Along with Woody, Lawrence, Iggy, Mr. Ziploc, and Piglet, Vanellope, Melody, Judy, Pink, Blue, CJ, and Marsh rebuild most of the theater and put on the show, singing their songs as more people are drawn to the scene as the show is broadcast on the news. When it is Melody's turn to perform, Ruth, the bank woman who repossessed the theater lot after its destruction, tells everyone to leave as a punishment for trespassing on private property. Just when it looks as if the show must end, Melody finally overcomes her atychiphobia and plays the violin to a tune by Antonio Vivaldi. The show is a success and Melody enjoys her newfound popularity alongside Vanellope, and the theater is rebuilt and reopened.

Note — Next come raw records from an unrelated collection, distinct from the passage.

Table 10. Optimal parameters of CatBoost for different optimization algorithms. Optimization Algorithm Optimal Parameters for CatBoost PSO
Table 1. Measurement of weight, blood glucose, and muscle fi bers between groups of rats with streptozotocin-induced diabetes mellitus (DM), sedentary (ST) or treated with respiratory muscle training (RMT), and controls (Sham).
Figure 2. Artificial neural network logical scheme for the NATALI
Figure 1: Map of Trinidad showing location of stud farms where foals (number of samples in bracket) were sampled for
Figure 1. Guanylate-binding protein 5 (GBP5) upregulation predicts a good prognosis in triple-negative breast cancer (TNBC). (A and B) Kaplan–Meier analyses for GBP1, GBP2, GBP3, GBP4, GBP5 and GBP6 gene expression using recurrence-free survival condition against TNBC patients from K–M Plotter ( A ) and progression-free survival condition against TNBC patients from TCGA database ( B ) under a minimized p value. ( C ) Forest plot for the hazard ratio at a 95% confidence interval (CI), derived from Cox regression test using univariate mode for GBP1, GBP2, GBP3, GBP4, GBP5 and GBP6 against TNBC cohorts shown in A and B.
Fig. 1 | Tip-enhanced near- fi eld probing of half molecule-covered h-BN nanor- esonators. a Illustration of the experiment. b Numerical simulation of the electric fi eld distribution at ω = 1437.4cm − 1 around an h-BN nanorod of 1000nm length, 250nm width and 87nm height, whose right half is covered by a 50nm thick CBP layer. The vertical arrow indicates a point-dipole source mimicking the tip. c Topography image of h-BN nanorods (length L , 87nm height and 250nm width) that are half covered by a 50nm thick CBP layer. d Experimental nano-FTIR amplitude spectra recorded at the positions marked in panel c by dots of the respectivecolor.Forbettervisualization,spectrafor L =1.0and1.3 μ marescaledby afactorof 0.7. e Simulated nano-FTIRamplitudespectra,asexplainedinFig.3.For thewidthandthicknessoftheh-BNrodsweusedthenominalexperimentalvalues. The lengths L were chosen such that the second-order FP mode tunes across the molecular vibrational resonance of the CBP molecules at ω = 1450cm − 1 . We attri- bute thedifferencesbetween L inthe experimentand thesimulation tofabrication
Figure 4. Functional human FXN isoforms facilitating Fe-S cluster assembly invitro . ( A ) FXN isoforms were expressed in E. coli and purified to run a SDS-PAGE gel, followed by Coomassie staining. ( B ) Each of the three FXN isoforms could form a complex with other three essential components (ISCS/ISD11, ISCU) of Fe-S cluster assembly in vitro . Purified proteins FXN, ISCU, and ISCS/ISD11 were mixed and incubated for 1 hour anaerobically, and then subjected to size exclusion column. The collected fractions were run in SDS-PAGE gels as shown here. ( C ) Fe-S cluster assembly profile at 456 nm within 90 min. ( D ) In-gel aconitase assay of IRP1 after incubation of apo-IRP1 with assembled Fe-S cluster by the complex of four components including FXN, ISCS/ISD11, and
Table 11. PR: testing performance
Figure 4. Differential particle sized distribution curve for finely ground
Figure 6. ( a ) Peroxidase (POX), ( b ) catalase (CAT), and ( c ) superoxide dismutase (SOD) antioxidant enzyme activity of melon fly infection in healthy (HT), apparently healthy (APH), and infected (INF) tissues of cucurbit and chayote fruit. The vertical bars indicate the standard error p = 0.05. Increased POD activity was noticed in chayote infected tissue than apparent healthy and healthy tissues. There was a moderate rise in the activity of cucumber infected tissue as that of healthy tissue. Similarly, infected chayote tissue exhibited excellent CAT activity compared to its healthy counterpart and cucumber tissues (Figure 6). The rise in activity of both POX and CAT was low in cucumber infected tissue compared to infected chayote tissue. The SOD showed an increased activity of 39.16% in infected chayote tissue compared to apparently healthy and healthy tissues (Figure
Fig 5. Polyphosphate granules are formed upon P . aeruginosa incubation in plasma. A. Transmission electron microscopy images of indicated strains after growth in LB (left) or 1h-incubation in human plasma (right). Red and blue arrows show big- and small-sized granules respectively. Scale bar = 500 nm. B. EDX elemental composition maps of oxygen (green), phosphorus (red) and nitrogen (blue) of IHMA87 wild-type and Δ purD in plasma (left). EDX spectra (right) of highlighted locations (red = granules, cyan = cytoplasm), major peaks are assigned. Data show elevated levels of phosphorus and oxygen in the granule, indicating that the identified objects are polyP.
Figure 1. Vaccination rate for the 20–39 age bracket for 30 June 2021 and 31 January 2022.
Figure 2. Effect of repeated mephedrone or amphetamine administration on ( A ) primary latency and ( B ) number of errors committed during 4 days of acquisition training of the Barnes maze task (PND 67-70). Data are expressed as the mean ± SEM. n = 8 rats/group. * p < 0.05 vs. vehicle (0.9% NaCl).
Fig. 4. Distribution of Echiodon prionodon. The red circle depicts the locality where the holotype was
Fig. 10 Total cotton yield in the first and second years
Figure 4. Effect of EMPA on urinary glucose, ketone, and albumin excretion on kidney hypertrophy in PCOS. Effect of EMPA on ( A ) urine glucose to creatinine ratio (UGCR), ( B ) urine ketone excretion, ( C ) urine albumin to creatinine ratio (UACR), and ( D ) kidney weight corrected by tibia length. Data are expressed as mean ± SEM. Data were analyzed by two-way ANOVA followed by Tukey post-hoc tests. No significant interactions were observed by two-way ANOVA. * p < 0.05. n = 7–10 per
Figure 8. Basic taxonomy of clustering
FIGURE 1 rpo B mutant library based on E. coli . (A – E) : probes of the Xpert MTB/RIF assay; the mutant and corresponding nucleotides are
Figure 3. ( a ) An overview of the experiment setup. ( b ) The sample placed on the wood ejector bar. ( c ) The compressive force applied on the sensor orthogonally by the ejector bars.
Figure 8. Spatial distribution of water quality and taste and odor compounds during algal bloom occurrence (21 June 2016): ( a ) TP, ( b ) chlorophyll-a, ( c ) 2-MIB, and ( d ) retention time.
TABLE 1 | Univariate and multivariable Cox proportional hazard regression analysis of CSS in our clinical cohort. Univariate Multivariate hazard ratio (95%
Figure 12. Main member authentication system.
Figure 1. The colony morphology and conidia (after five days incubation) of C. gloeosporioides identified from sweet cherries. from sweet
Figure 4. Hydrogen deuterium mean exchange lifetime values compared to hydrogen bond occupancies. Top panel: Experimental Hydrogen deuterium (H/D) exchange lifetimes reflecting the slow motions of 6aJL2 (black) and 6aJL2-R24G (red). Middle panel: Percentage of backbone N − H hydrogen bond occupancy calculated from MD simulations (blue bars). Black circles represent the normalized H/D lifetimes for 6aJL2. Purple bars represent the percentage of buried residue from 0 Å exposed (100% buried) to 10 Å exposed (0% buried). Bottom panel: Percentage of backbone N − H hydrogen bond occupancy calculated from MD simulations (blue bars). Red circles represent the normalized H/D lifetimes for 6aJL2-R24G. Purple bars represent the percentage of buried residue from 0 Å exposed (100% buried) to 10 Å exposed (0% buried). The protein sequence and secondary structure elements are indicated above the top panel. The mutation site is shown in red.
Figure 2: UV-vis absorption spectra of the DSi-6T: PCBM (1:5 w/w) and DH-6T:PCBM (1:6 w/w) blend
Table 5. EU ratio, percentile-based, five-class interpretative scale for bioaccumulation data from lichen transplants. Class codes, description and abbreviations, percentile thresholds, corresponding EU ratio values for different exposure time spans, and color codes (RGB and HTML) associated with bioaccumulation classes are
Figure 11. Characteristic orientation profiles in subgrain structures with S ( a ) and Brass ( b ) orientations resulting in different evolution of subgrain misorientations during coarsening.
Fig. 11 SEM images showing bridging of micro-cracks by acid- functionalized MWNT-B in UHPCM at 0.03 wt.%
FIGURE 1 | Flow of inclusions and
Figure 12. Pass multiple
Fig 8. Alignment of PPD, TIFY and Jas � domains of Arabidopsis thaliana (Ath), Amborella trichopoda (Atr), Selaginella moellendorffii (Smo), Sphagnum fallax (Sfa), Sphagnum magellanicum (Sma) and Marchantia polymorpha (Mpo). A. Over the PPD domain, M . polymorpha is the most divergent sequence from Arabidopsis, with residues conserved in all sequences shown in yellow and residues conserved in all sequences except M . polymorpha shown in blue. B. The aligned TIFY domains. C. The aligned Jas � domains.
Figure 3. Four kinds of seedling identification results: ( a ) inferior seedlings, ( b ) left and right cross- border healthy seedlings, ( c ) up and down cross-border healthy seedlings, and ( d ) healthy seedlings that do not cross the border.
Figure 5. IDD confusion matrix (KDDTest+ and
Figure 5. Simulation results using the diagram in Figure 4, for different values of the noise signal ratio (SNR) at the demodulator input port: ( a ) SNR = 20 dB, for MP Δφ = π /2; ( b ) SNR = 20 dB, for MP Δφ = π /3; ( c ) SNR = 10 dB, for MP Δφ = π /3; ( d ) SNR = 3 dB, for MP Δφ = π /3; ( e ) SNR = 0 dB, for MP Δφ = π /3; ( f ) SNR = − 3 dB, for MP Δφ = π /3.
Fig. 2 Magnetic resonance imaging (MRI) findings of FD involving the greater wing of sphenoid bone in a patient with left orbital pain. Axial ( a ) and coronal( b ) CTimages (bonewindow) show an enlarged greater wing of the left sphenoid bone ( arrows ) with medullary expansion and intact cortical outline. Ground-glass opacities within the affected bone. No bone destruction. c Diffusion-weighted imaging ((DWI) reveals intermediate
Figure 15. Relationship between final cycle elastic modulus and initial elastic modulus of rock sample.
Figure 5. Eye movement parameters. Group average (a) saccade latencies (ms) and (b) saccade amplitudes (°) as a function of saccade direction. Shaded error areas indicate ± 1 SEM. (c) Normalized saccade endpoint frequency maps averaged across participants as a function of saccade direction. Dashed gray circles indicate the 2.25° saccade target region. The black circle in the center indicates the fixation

  • Sarah Silverman as Vanellope von Schweetz, a resident of Disneyville.
  • Violet Hicks as Melody K. Mothersbaugh, a cowardly yet beautiful 11-year-old girl who dreams of becoming a violinist.
  • Ginnifer Goodwin as Judy Hopps, a resident of Disneyville and one of Vanellope's friends.
  • Ed O'Neill as Hank, Disneyville's greatest stuntman octopus and one of Vanellope's friends.
  • Kris Kristofferson as Marsh Mothersbaugh, a country singer and violinist who is Melody's grandfather.
  • Ariana Grande and Ashley Tisdale as Pink and Blue, two anthropomorphic butterflies with British accents.
  • as C.J., a professional rapper and Marsh's friend.
  • Tom Hanks as Woody, a resident of Disneyville.
  • Owen Laramore as Lawrence Pierce, the mayor of Disneyville.
  • Michael J. Fox as Mr. Ziploc, the news messenger of Disneyville.
  • Travis Oates as Piglet, a resident of Disneyville.
  • Frank Welker as Iggy, Vanellope's pet iguana.
  • Mary Elizabeth Winstead as Melody's mom
  • Matt LeBlanc as Melody's dad
  • Fred Willard as a news anchor who documents Vanellope's music show.
  • Mindy Sterling as Ruth, a woman from the bank.
  • Andy Dick as Pennyfeather, an anthropomorphic nutcracker and the captain of a flying boat.
  • Kelly Asbury as G-Clef, an music note and the mascot of Marsh's theater.
  • Jeremy Ray Taylor and Max Charles as two mean-spirited kids who ridicule Judy.

Box office

Disney In The House: Musical Melody opened theatrically on October 26, 2018 was projected to gross anywhere around $60--80 million in its opening weekend. The film earned $175 million in the United States and $183 million in other territories, for a total of $359 million worldwide, against a $125 million production budget. It was expected to earn $500 million, but did not attract enough audiences to do so compared to the franchise's classics, thus standing as the lowest-grossing film in the series, until Disney In The House: Oceans earned $111 million worldwide in 2020.

Critical response

Disney In The House: Musical Melody received mainly positive reviews from film critics, On Rotten Tomatoes, the film has a 78% approval rating based on 185 reviews. The consensus reads, "Though it may not be one of the best jukebox musical films, Disney In The House: Musical Melody is full of songs and spunky humor that will keep audiences of various ages entertained". Metacritic signed the film to a score of 65 out of 100 based on 35 critics, indicating "generally favorable reviews". Audiences surveyed by CinemaScore gave the film a grade of "A" on an A+ to F scale.

Kaite Walsh of the Los Angeles Times gave the film five stars, saying, "With many smash hit songs, this jukebox musical film makes up for family-friendly entertainment undemanding fans are to enjoy". In his 4/5 star review for The Charlotte Observer, Lawrence Toppman compared the film favorably to Illumination's Sing, saying, "How many songs are there in Disney In The House: Musical Melody compared to Sing? Can't tell. As soon as it starts, you'll be thrilled". In a mixed review, James Berardinelli of ReelViews wrote, "Though it may not quite live up to the standards set by Walt Disney Wonder Studios, younger audiences can depend on Disney In The House: Musical Melody for the best start in music".